The hearing started innocently and progressed smoothly.  The laughter lingered in the air and we were all smiles.  The defendant made his plea of guilty. The Judge questioned him briefly and his attorney attested to his competency.  The DA presented the terms of the plea bargain.

The Judge then began his ruling:

"The Court, finding nothing in bar as to why sentence should not now be pronounced, hereby sentences you to a term of six years in the Texas Department of Criminal Justice, probated for a term of eight years -"

Both attorneys leapt to their feet.    Ford spoke first.  "Uh, Your Honor, the plea bargain was for six years of probation, not eight."

The Judge glanced down at the file, "I'm sorry.  You're right."  He looked back at the defendant.  "I'm sentencing you to six years of probation."  A pause.  "Unless you want another two years."  He gestured vaguely in my direction.  "I mean, look at her.  Don't you want a chance to come see the probation officer for another two years?"

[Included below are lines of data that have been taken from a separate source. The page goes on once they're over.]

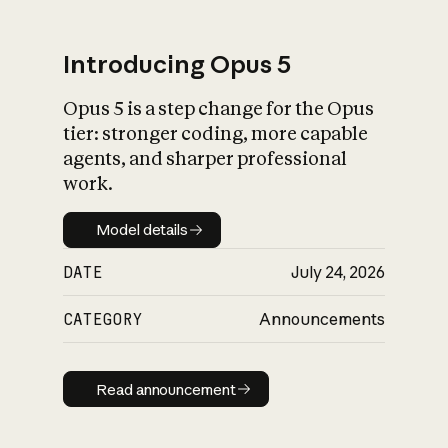
Introducing Opus 5
Opus 5 is a step change for the Opus
What is AI’s
tier: stronger coding, more capable
impact on society
agents, and sharper professional
work.
Model details
Model details
DATE
July 24, 2026
CATEGORY
Announcements
Read announcement
Read announcement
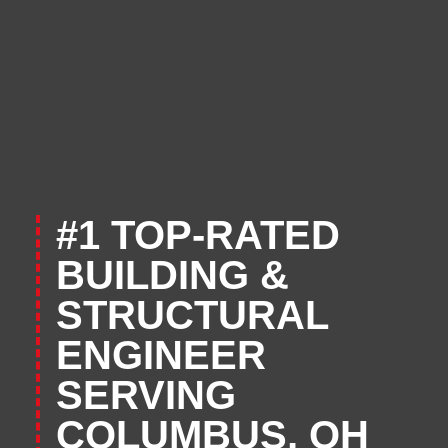
#1 TOP-RATED
BUILDING &
STRUCTURAL
ENGINEER
SERVING
COLUMBUS, OH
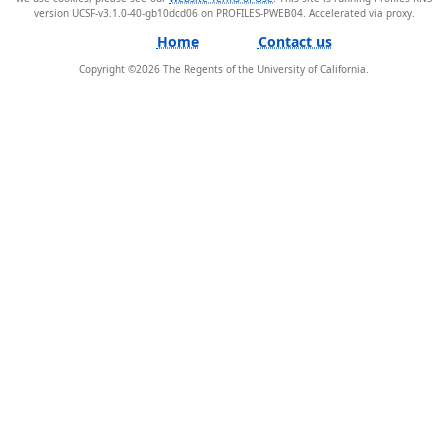
version UCSF-v3.1.0-40-gb10dcd06 on PROFILES-PWEB04
.
Home
Contact us
Copyright ©
2026
The Regents of the University of California.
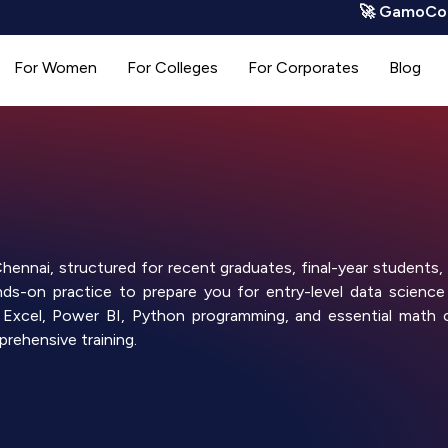
🚀 GamoCode is LI
For Women
For Colleges
For Corporates
Blog
ennai, structured for recent graduates, final-year students, 
s-on practice to prepare you for entry-level data science
ing Excel, Power BI, Python programming, and essential math 
rehensive training.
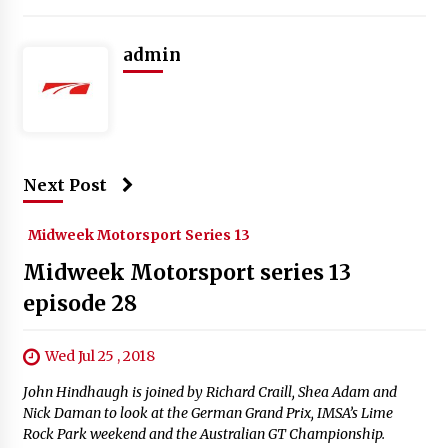
admin
Next Post
Midweek Motorsport Series 13
Midweek Motorsport series 13
episode 28
Wed Jul 25 , 2018
John Hindhaugh is joined by Richard Craill, Shea Adam and
Nick Daman to look at the German Grand Prix, IMSA’s Lime
Rock Park weekend and the Australian GT Championship.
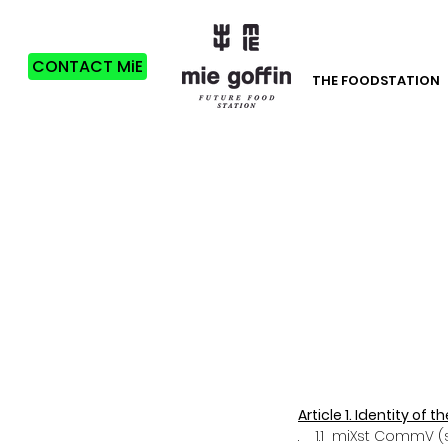
CONTACT MiE
THE FOODSTATION
Article 1. Identity of
. 1.1 miXst CommV (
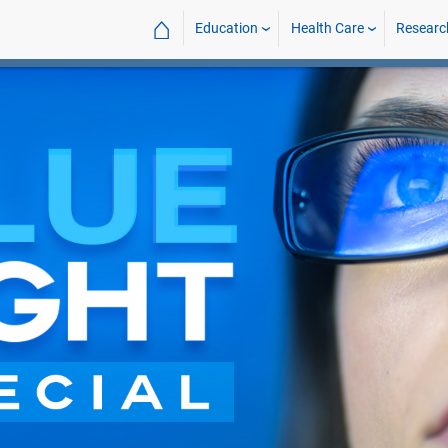
⌂
Education
Health Care
Researc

The air sucked out of the room.

Eyes widened en mass as we were all - the Judge included - struck by the blatant sexism of that comment.  I wasn't particularly offended, just surprised.  The Judge vacillated momentarily between out-right apology and/or mute shock at his poor choice of words.  For a moment, a long tense moment, the entire room paused, intent on his next utterance.

It was then that an as yet unheard voice spoke timidly from the far side of the defense table.

"Uh, I'm legally blind, Your Honor.  I can't see her."

**************

He's only gonna do six years.  



6 comments:

annie said...

Bwahahahaha! What a great story! But still, what a doofus judge!

Princess of Everything (and then some) said...

OMG!! I did not see that coming! hahahahhahha

Well, I guess he didn't either.

I miss Court!

spookyrach said...

Hahaha! He is a mess. And he really didn't mean to be sexist. :D

spookyrach said...

Bwaaaahahahahahaha!! You made me laugh out loud Mindy.

I talked to Chris B. On fb today. He's sending me a guy. He's such a class act.

Janet Seright said...

And you are "one and the same" person as you were yesterday. Good job

spookyrach said...

Thanks, Janet! I'm glad blogger at least saved an original draft after it ate yesterday's post.